= Promoted (film) =

2015 film by Isaac Constein

Promoted is a 2015 buddy comedy film directed by Isaac Constein which spoofs the inner workings of a dysfunctional Los Angeles Advertising Agency. The film was released on August 25, 2015.

==Plot==
Jacob and his best friend Alex thought that they were on their way to earning one of LA's most highly celebrated advertising accounts. That is, until the manipulative Marissa enters the picture, doing everything in her power to win the promotion for herself while seducing Jacob into a romantic relationship.
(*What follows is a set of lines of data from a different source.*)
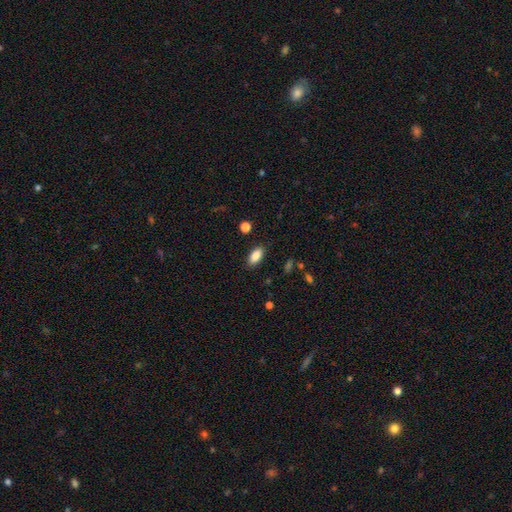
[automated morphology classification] Smooth or featured: smooth — 87% (star or artifact — 8%)
How rounded: in between — 89% (cigar-shaped — 8%)
Merging: none — 88% (minor disturbance — 9%)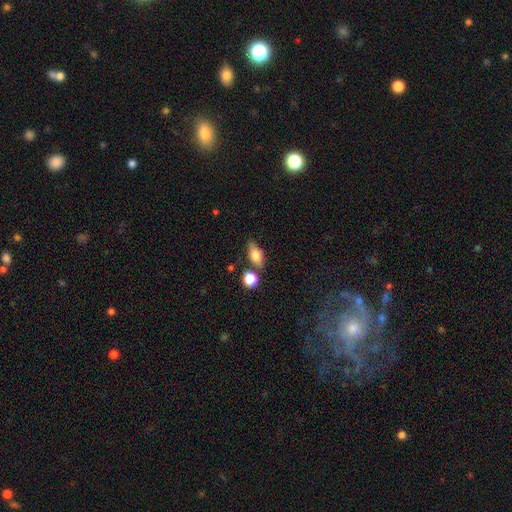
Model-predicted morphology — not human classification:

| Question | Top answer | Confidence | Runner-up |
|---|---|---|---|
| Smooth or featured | smooth | 66% | featured or disk (25%) |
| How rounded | in between | 74% | cigar-shaped (14%) |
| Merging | none | 70% | minor disturbance (17%) |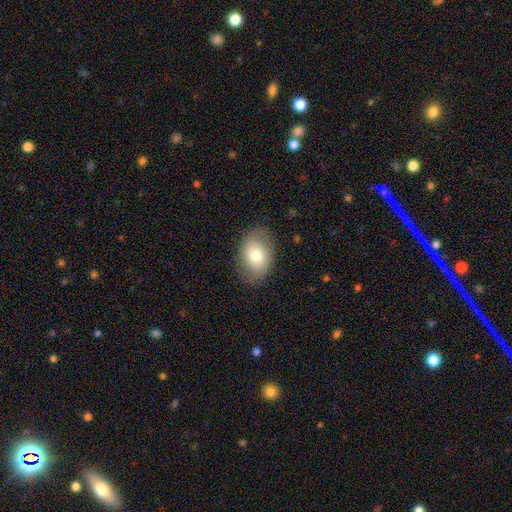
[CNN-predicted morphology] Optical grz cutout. It shows a smooth galaxy with no disk features (73%) that is in between round and cigar-shaped (80%). Merging: none (81%).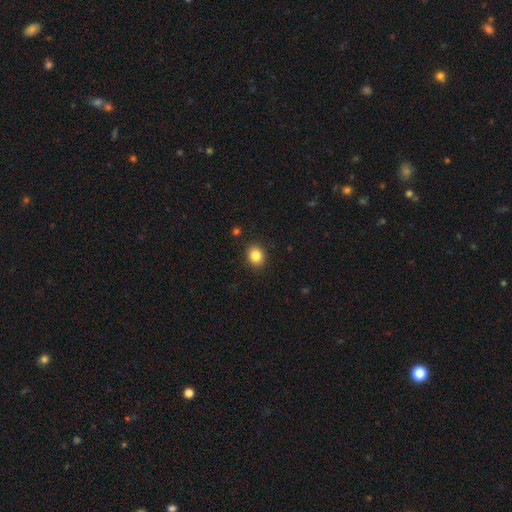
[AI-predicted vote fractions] smooth_or_featured: smooth (p=0.85) [alt: star or artifact p=0.10]
how_rounded: round (p=0.64) [alt: in between p=0.35]
merging: none (p=0.89) [alt: minor disturbance p=0.07]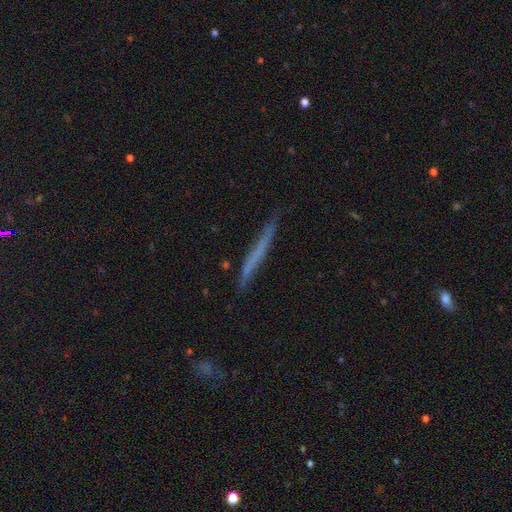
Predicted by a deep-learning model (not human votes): Smooth or featured? smooth (50%)
Merging? none (86%)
All chaos ensues as Jacob must somehow come up with a way to save his career, salvage his friendship, and figure out where his true loyalties lie.

==Cast==
- Samm Levine as Jacob Silver
- Aries Spears as Platinum Artist
- Estelle Harris as Sylvia Silver
- Cody Longo as Alex Francis
- Marty Ingels as Murray Silver
- Joe D'Onofrio as Frankie
- Jennie Kwan as Lu Chang
- Clint Jung as Mr. Chang
- Justine Wachsberger as Marissa Fox
- Luke Ashlocke as Mike
- Mayank Bhatter as Vikram Gupta

==Principal photography==
The film was set and shot entirely in Los Angeles.